§ WHAT TO WORK ON: Omit every picture, then return each line of the data below exactly.

Saved entries
================================
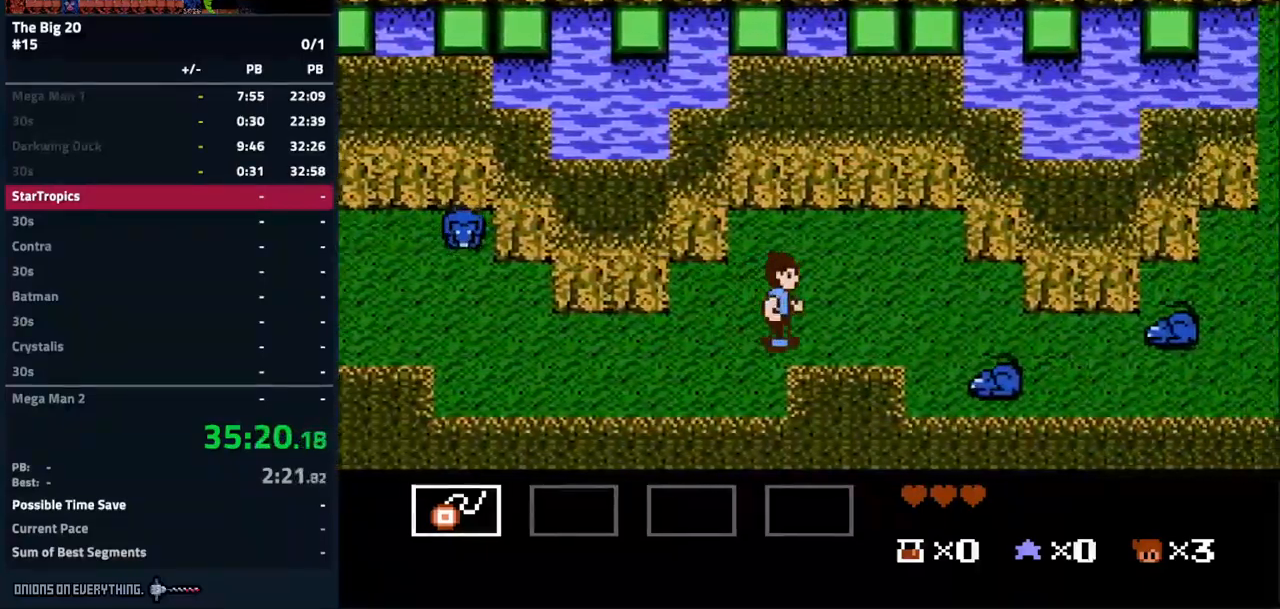
{"buttons": ["DPAD_RIGHT"], "events": []}
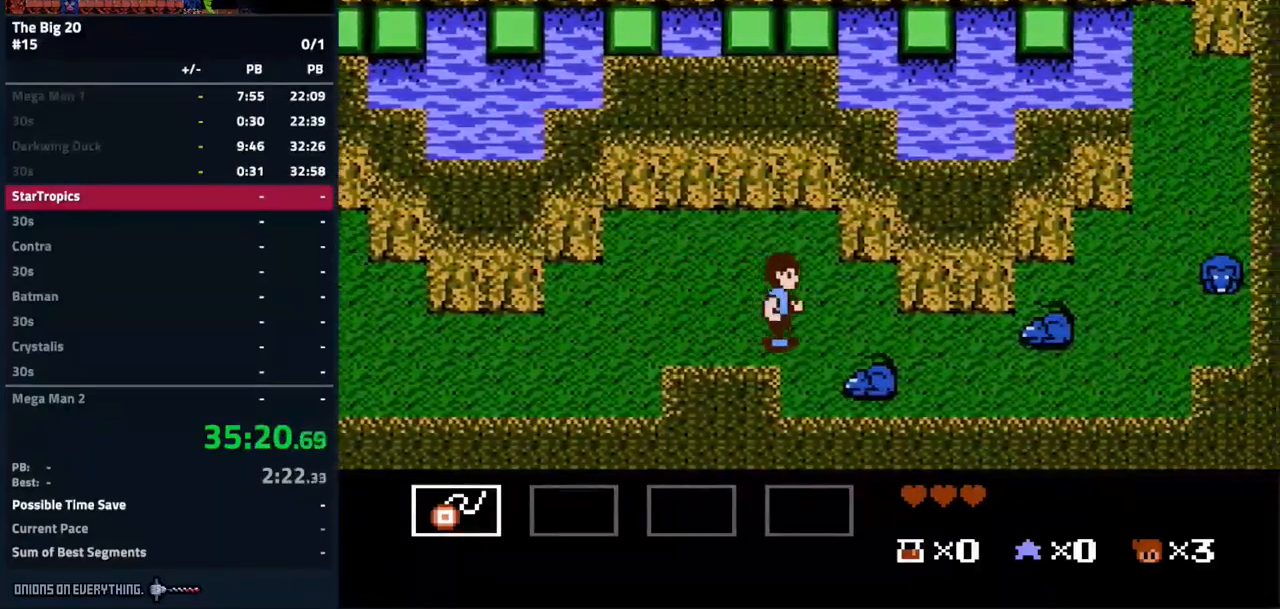
{"buttons": ["B", "DPAD_RIGHT"]}
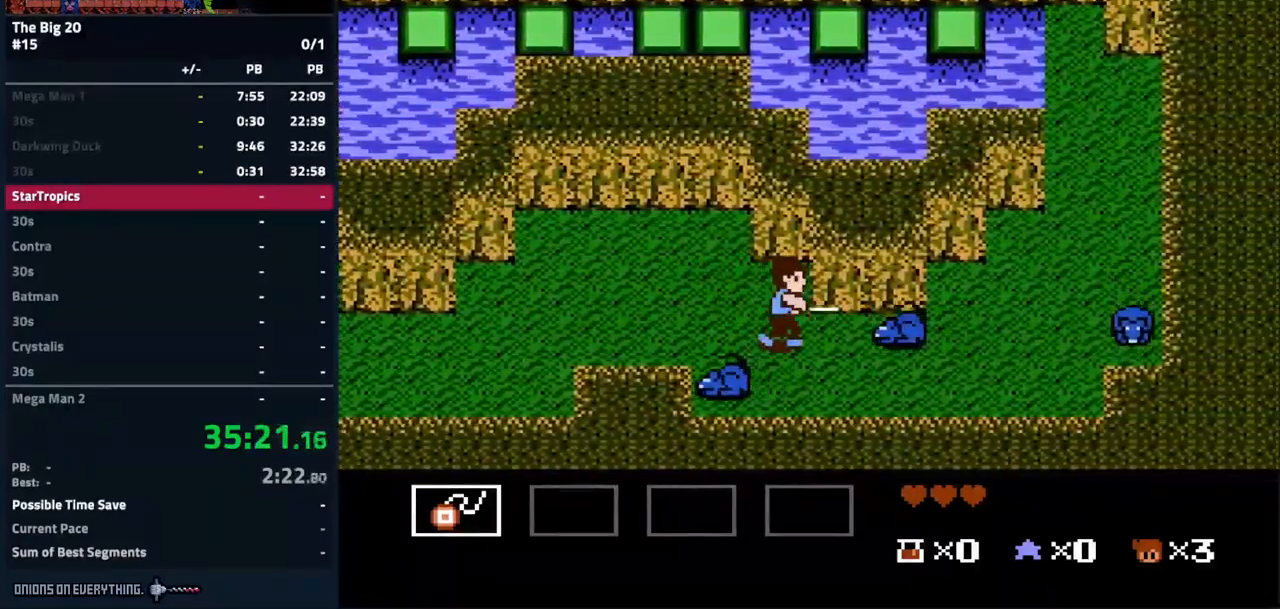
{"buttons": ["DPAD_RIGHT"], "events": [[350, "B", "up"]]}
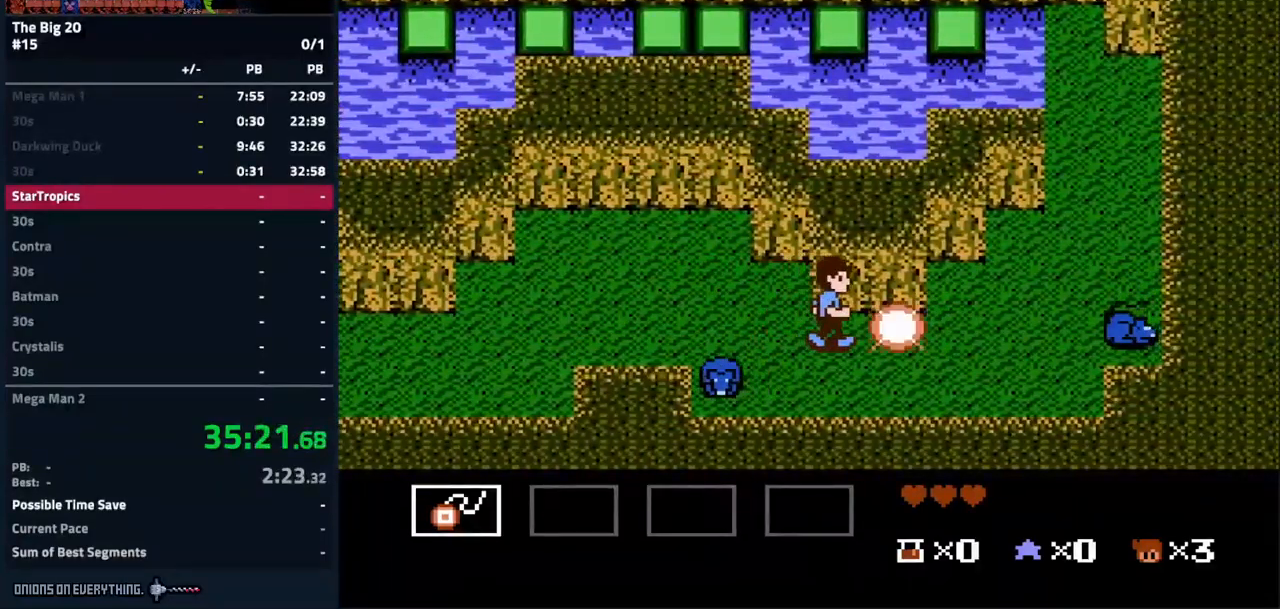
{"buttons": ["DPAD_RIGHT"], "events": []}
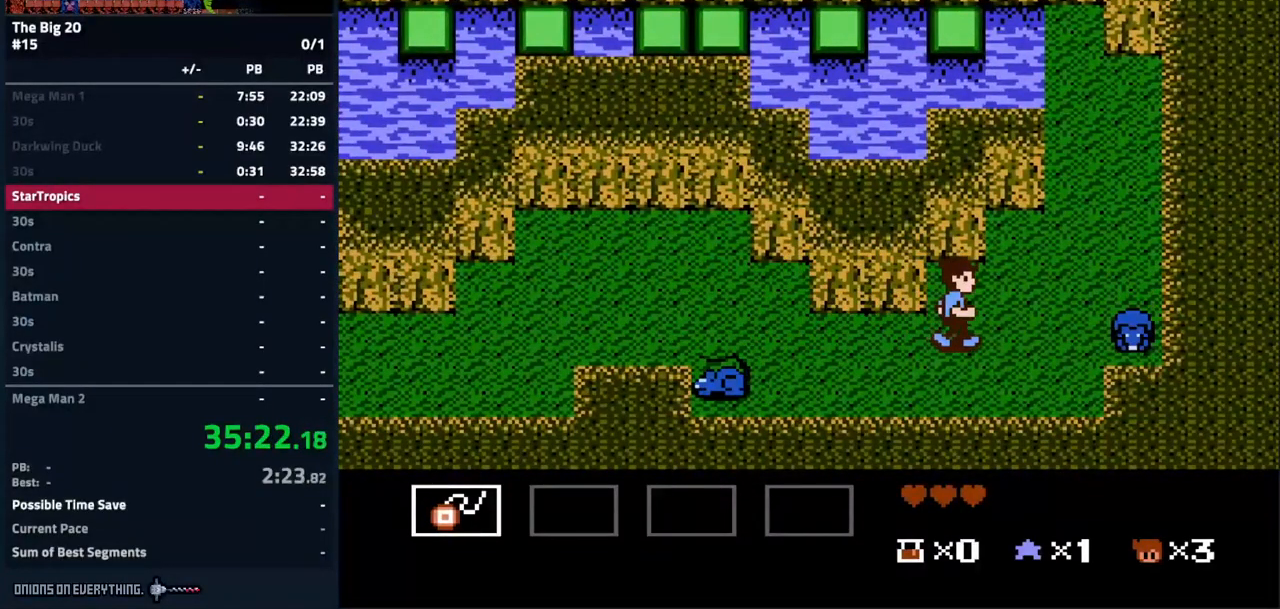
{"buttons": ["DPAD_UP"], "events": [[283, "DPAD_RIGHT", "up"], [283, "DPAD_UP", "down"]]}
================================
§ RESULT OF THE EXERCISE:
{"buttons": ["DPAD_RIGHT"], "events": []}
{"buttons": ["B", "DPAD_RIGHT"]}
{"buttons": ["DPAD_RIGHT"], "events": [[350, "B", "up"]]}
{"buttons": ["DPAD_RIGHT"], "events": []}
{"buttons": ["DPAD_UP"], "events": [[283, "DPAD_RIGHT", "up"], [283, "DPAD_UP", "down"]]}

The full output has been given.